The Chicago Bears spent an early 4th-round pick on Temple’s Evan Rodriguez, a tight end who they intended to convert to fullback. It would have been an early selection for any fullback, but especially for one with limited experience at the position.
But so far it’s worked out brilliantly. Pro Football Focus, which grades players at each position, currently has Rodriguez as the highest-rated fullback through two games.
It’s probably unrealistic to expect Rodriguez to keep up that pace, but it’s definitely encouraging to see him excel in this role early in the season.
Houston Texans 1st-round pick Whitney Mercilus was expected to be used as a pass-rush specialist this season, but he’s failed to carve out a niche for himself in the Texans defensive scheme so far.
Through two games Mercilus as been on the field for just 24 plays, 18 of them as a pass rusher. In those 18 plays, he’s recorded just one quarterback hurry and zero sacks according to Pro Football Focus.
It’s far too early to be concerned about Mercilus, but the Texans defense would definitely benefit from him emerging as a serious pass-rush threat at some point this season.
The Indianapolis Colts drafted Coby Fleener, at least in part, due to his connection to Andrew Luck. And so far, the strategy has worked. Fleener has developed into Luck’s safety net – when all else fails, Luck checks down to Fleener.
According to Pro Football Focus, Luck has attempted 33 passes between 0 and 9 yards down the field. Of those 33, eight have been targeted at Fleener and seven were caught.
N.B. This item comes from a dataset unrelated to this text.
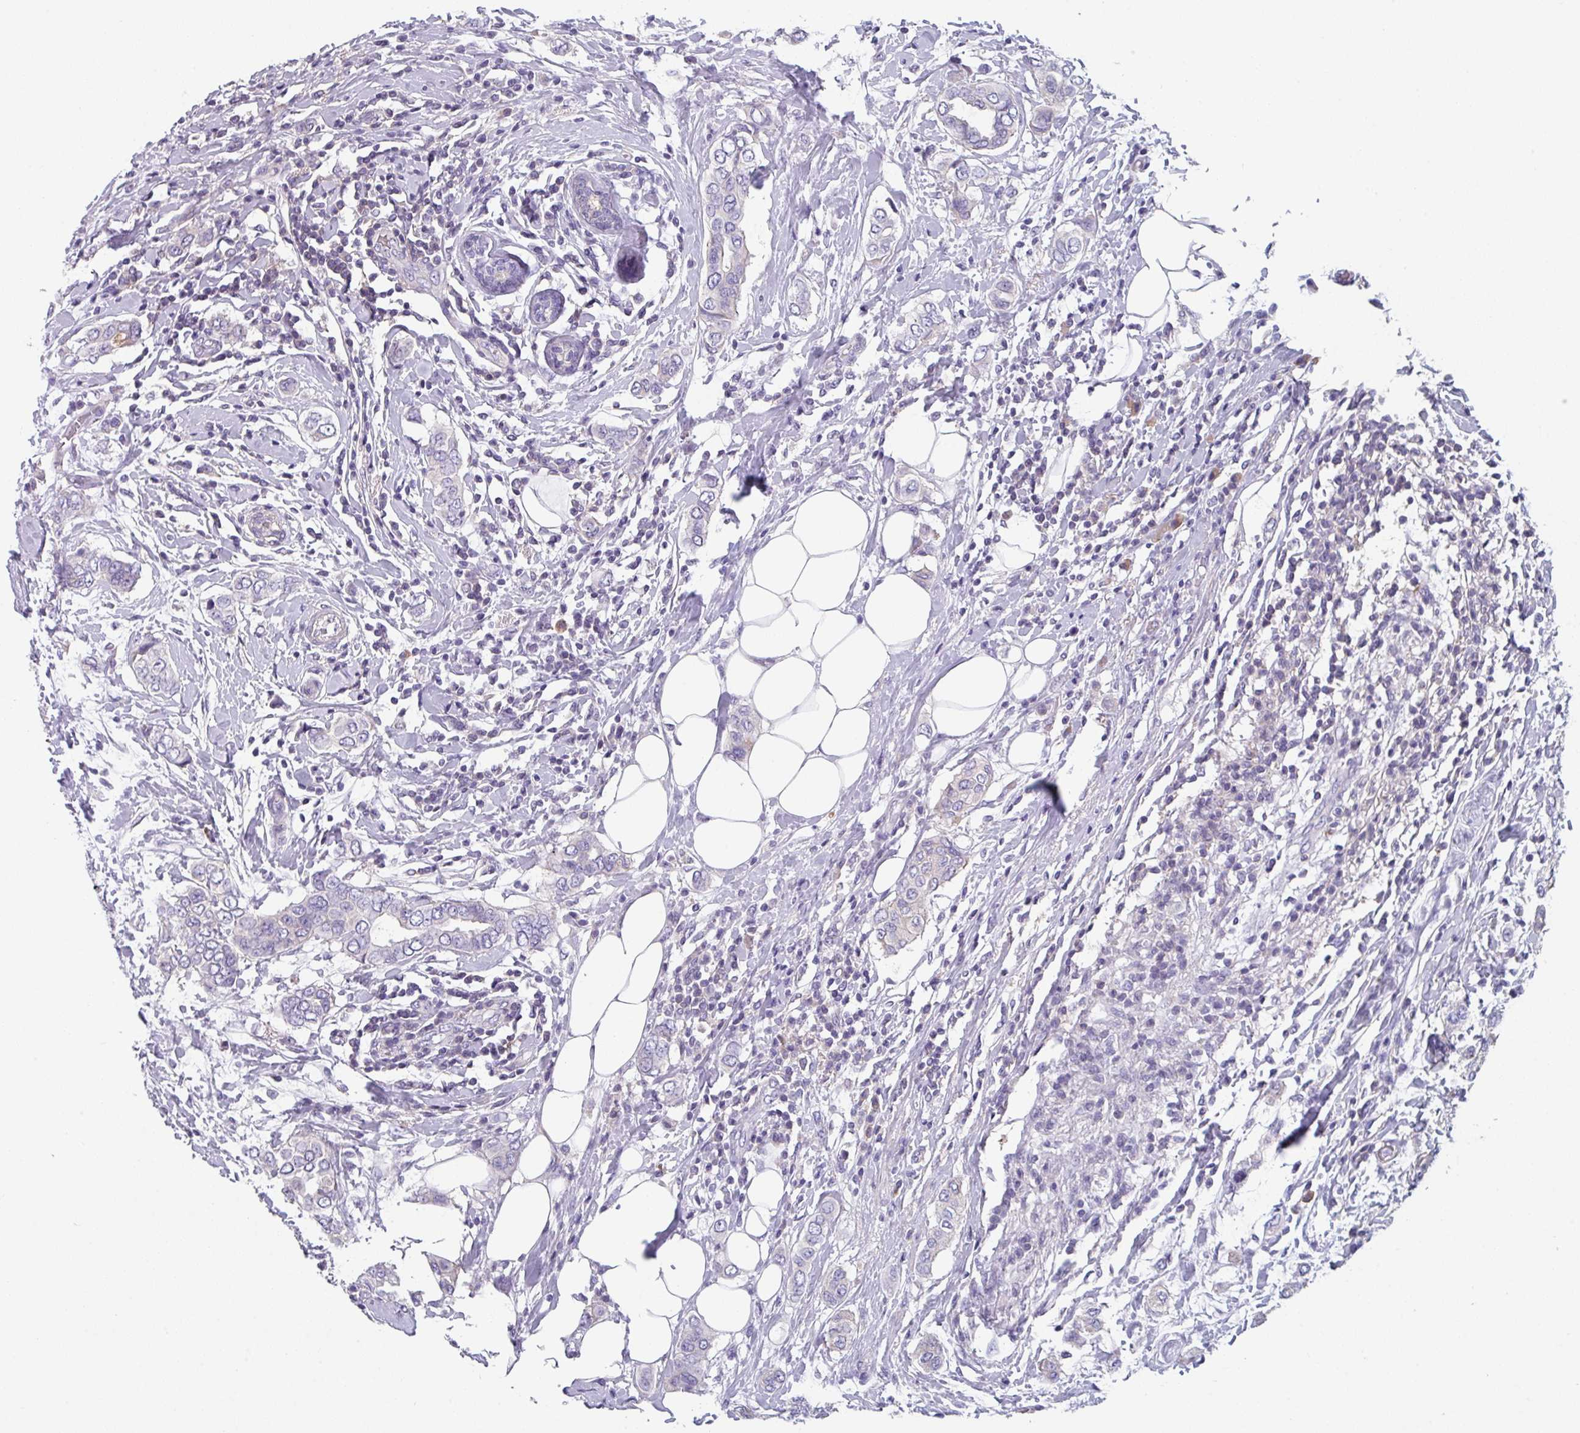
{"staining": {"intensity": "negative", "quantity": "none", "location": "none"}, "tissue": "breast cancer", "cell_type": "Tumor cells", "image_type": "cancer", "snomed": [{"axis": "morphology", "description": "Lobular carcinoma"}, {"axis": "topography", "description": "Breast"}], "caption": "There is no significant expression in tumor cells of lobular carcinoma (breast). Nuclei are stained in blue.", "gene": "TMEM132A", "patient": {"sex": "female", "age": 51}}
This is exactly what the Colts had in mind when drafting Fleener. He hasn’t been a serious threat in the passing game, but he’s done just enough to make sure Luck’s comfortable. Even if Fleener doesn’t develop into an elite tight end, he has already serving his purpose in Indy.
The Tennessee Titans presumably drafted Kendall Wright in the 1st round with the hope that he would add a new dimension to their offense.
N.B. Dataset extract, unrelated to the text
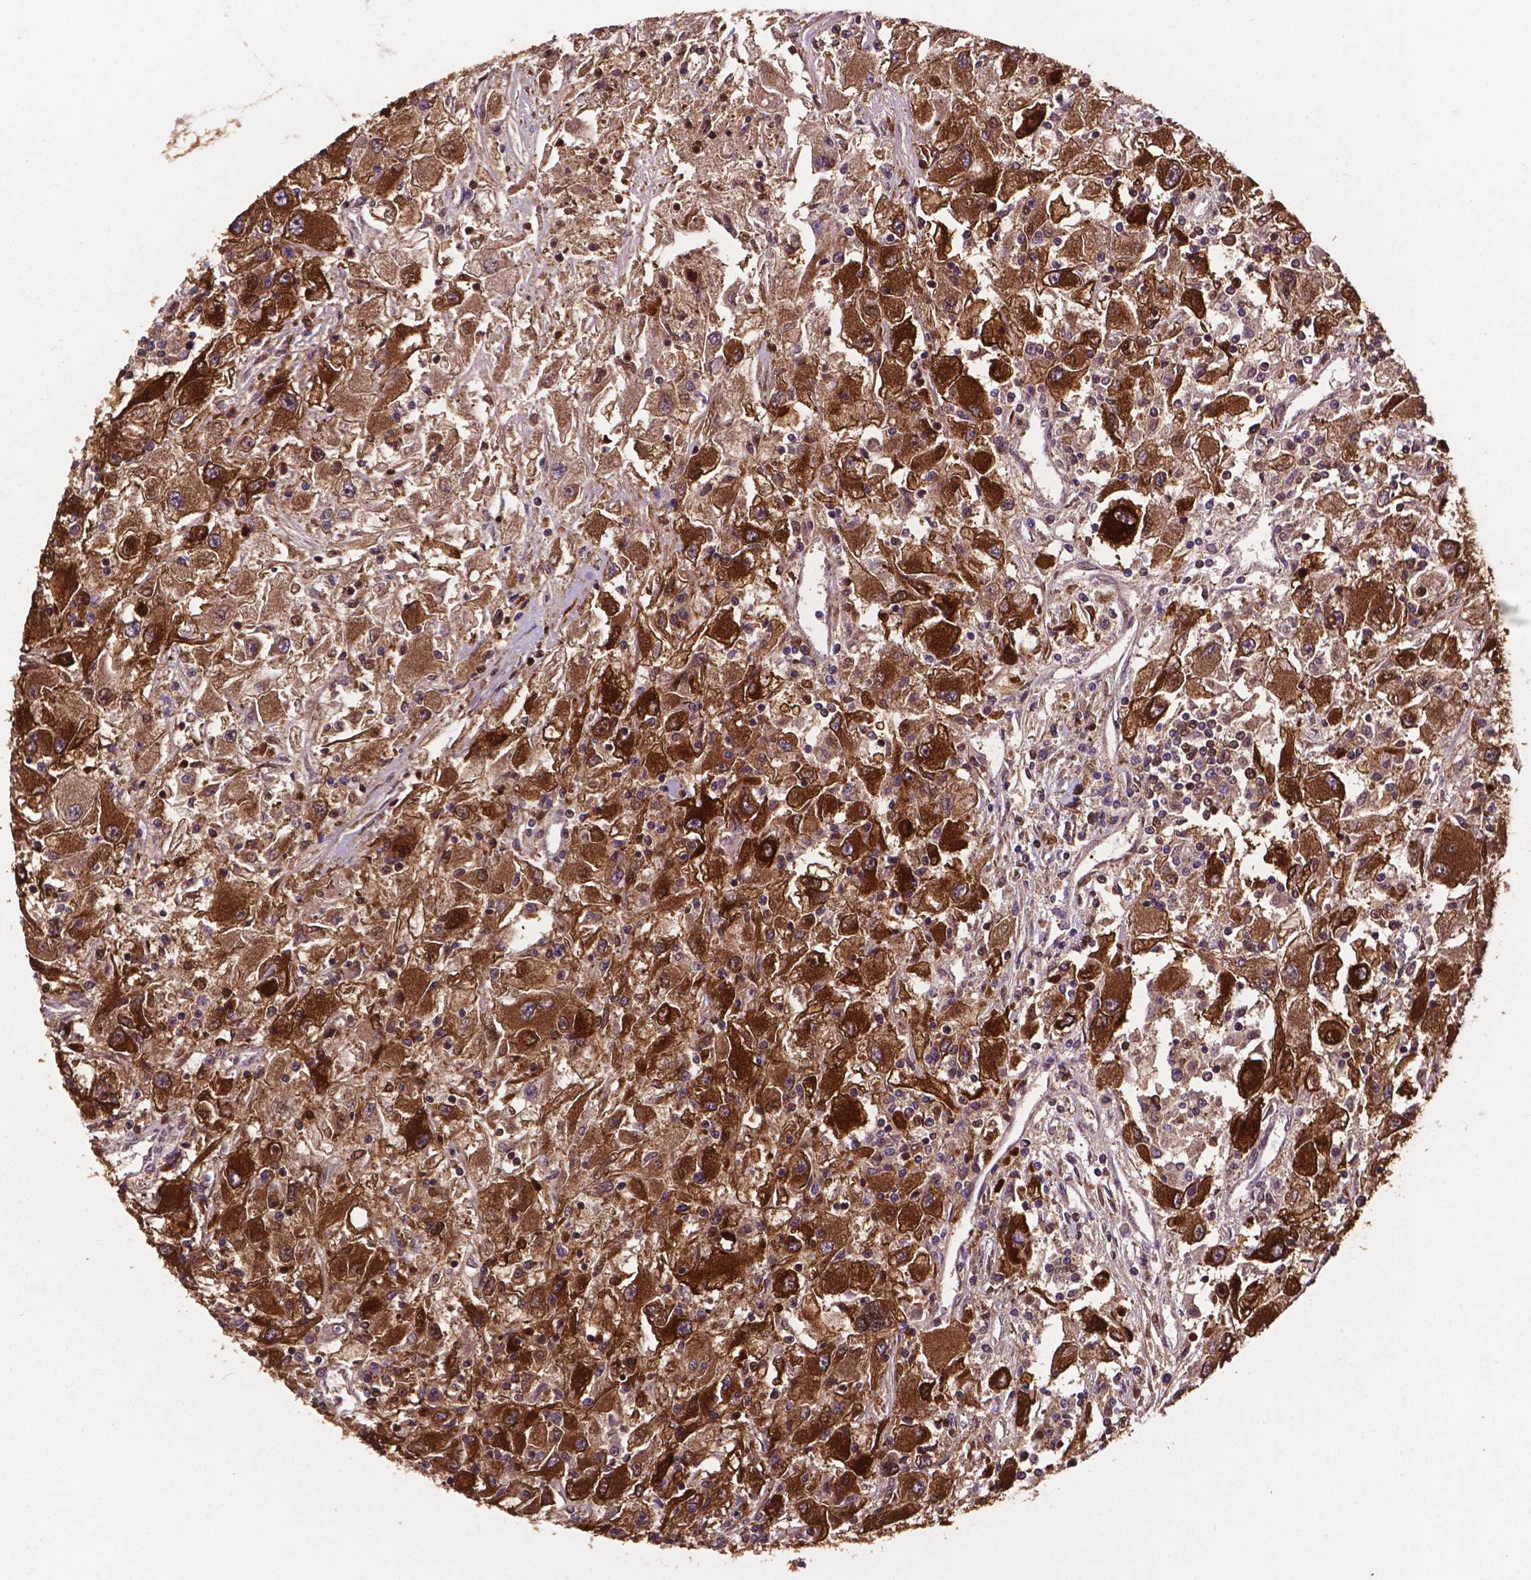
{"staining": {"intensity": "strong", "quantity": ">75%", "location": "cytoplasmic/membranous"}, "tissue": "renal cancer", "cell_type": "Tumor cells", "image_type": "cancer", "snomed": [{"axis": "morphology", "description": "Adenocarcinoma, NOS"}, {"axis": "topography", "description": "Kidney"}], "caption": "Protein staining demonstrates strong cytoplasmic/membranous expression in approximately >75% of tumor cells in renal cancer.", "gene": "SMAD3", "patient": {"sex": "female", "age": 67}}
However Wright is slightly undersized and didn’t play in a complex offense at Baylor. His route running skills definitely need some work, but one area where he could help immediately would be to stretch the field. Wright is likely the fastest receiver on the Titans roster, and was a serious deep threat during his days in college.
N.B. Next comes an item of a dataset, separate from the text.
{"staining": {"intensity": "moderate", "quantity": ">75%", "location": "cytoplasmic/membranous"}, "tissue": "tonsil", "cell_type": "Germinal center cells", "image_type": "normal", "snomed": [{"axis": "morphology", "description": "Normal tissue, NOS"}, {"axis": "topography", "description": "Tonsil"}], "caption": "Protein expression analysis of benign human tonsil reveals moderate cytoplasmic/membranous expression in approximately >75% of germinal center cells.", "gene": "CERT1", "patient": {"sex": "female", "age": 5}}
But through two games, Wright has been targeted beyond 10 yards just twice (both incompletions).
Instead the Titans have used Wright on quick routes, hoping to allow him to make plays after the catch. All seven of Wright’s catches have been less than 10 yards down the field and two have come behind the line of scrimmage.
Wright is definitely dangerous with the ball in his hands but it’s hard not to wonder if the Titans are limiting him by preventing him from stretching the field.
Tennessee Titans 3rd-round pick Mike Martin came off the bench on opening weekend and was fairly impressive in 35 snaps, recording one hit and two hurries according to Pro Football Focus. The Titans coaching staff must have been impressed, as Martin was inserted into a starting role for Week 2.
Martin replaced Karl Klug, who saw his playing time decrease considerably on Sunday against the Chargers. Martin responded by recording his first career sack.
Pro Football Focus tracks a statistic called Pressure Percentage, which is actually a weighted percentage based on number of sacks, hits and hurries. Among qualifying defensive tackles, Martin currently ranks second. In 35 pass rush snaps Martin has recorded seven pressures (1 sack, 2 hits, 4 hurries).